She never intended to be a mommy blogger. Credit: Paul Chinn/Getty

Heather Armstrong didn’t mean to become a “mommy blogger”. In 1997, she taught herself to code, and began working at a Los Angeles tech start-up. When she started writing about her life online, her focus was Dilbert-style office politics. The title of the blog, “Dooce”, which eventually became better-known than her own name, came from a misspelling of “dude” in a group chat. Eventually, her unwise online disclosures got her fired — “Dooced”, as the process of sacking incautious bloggers came to be called.
Armstrong started mining the rest of her life. Dooce pivoted to offering carefully-scripted “unvarnished realities” on parenthood, marriage, and Armstrong’s struggles with depression. The market in the early 2000s was far less crowded than it was even a decade later, allowing a cornball line like this to land in a way it probably wouldn’t today: “I am here to tell you that there is no possible way to have an 8-pound creature GUMMING your tender nipple without the slightest bit of discomfort……the only way to describe it to a man is to suggest that he lay out his naked penis on a chopping block, place a manual stapler on the sacred helmet head, and bang in a couple hundred staples.” Off the back of insights such as these, Armstrong gained a monthly readership of 8.5 million fans, raking in anywhere from $30,000 to $50,000 a month at her peak. In 2011, Forbes ranked her 26th on its list of most the influential women in all media. Federated Media, the entity responsible for managing advertisements on her blog, celebrated Armstrong as one of their most prosperous bloggers, a top performer who generated over $1 million a year in ad revenue.
The same year, Armstrong contributed a foreword to Mom Blogging for Dummies, writing: “Some women who do what I do reject this label altogether because they consider the term mommy to be belittling. I understand this complaint, but I’m quite proud to be a member of this movement, this revolution of women determining their own destinies.” Hers is a cautionary tale, however, for those of us who write and consume content for a living.
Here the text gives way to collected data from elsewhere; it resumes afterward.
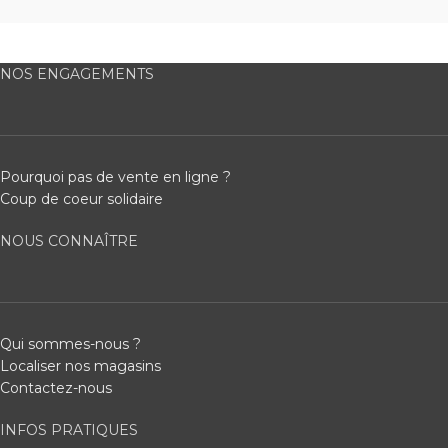
NOS ENGAGEMENTS
Pourquoi pas de vente en ligne ?
Coup de coeur solidaire
NOUS CONNAÎTRE
Qui sommes-nous ?
Localiser nos magasins
Contactez-nous
INFOS PRATIQUES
Armstrong’s fame and online presence had greatly receded by the time she committed suicide at home earlier this year. In The Valedictorian of Being Dead, published in 2019, she details a life spent battling depression — on ten occasions, she went into a medically-induced coma, simulating brain death, in an attempt to alleviate her symptoms. Somewhere between introducing a guide to making money from nonstop mommy blogging and declaring mommy blogging dead, Armstrong came to recognise — or decided to admit — the negative impact her work was having on her mental health. In the foreword, she writes with a sense of pride, “I don’t get to go on vacation.” In The Valedictorian of Being Dead, she expressed her longing for an escape “the hamster wheel of my day-to-day existence”:
“I knew I just couldn’t do it anymore when I was trying to get my kids into the car to play a word game while driving to a ranch in the mountains. This would be the third of three posts I was to write for an automotive brand about quality time with my kids in the car … Marlo did not want to participate in yet another ruse, and I had to bribe and threaten and cajole to get her in that car. Right as she opened her door, she looked up at me through tears and begged, ‘Please, Mom, don’t make me do this.’”
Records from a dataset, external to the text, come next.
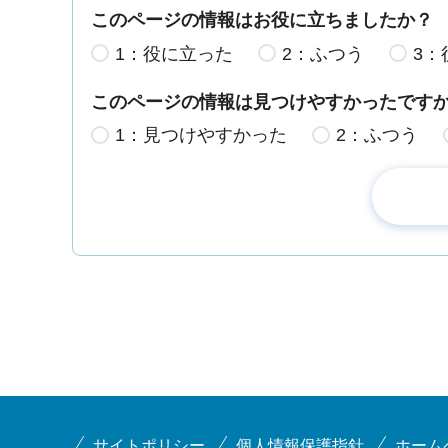
このページの情報はお役に立ちましたか？
1：役に立った
2：ふつう
3：
このページの情報は見つけやすかったです
1：見つけやすかった
2：ふつう
サイトポリシー
個人情報保護指針
ホーム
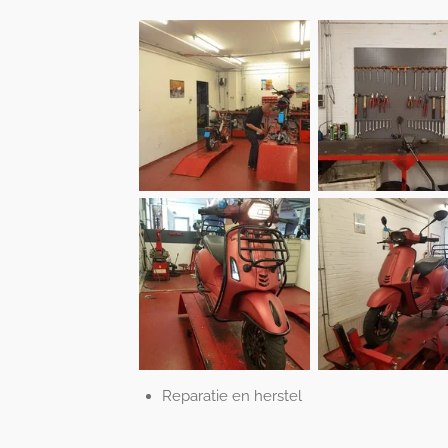
Reparatie en herstel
Armstrong’s transition from viewing her work as a fulfilling occupation to a trap reflects the paradoxical reality of life as a content creator: the same facts, framed differently as market conditions changed, transformed from a testament of her dedication to a cry for relief. But it also speaks to a universal experience of life lived in the digital age. Her journey — from a person who wrote about her life on the internet for fun to an entrepreneur supporting not only her family but also employees with her blog revenues — illustrates the tremendous opportunity of the dotcom boom. But it also reveals the precarity inherent in what was then a burgeoning marketplace of intimate stories that would, as one critic observed later, gradually evolve into a “personal-essay industrial complex”.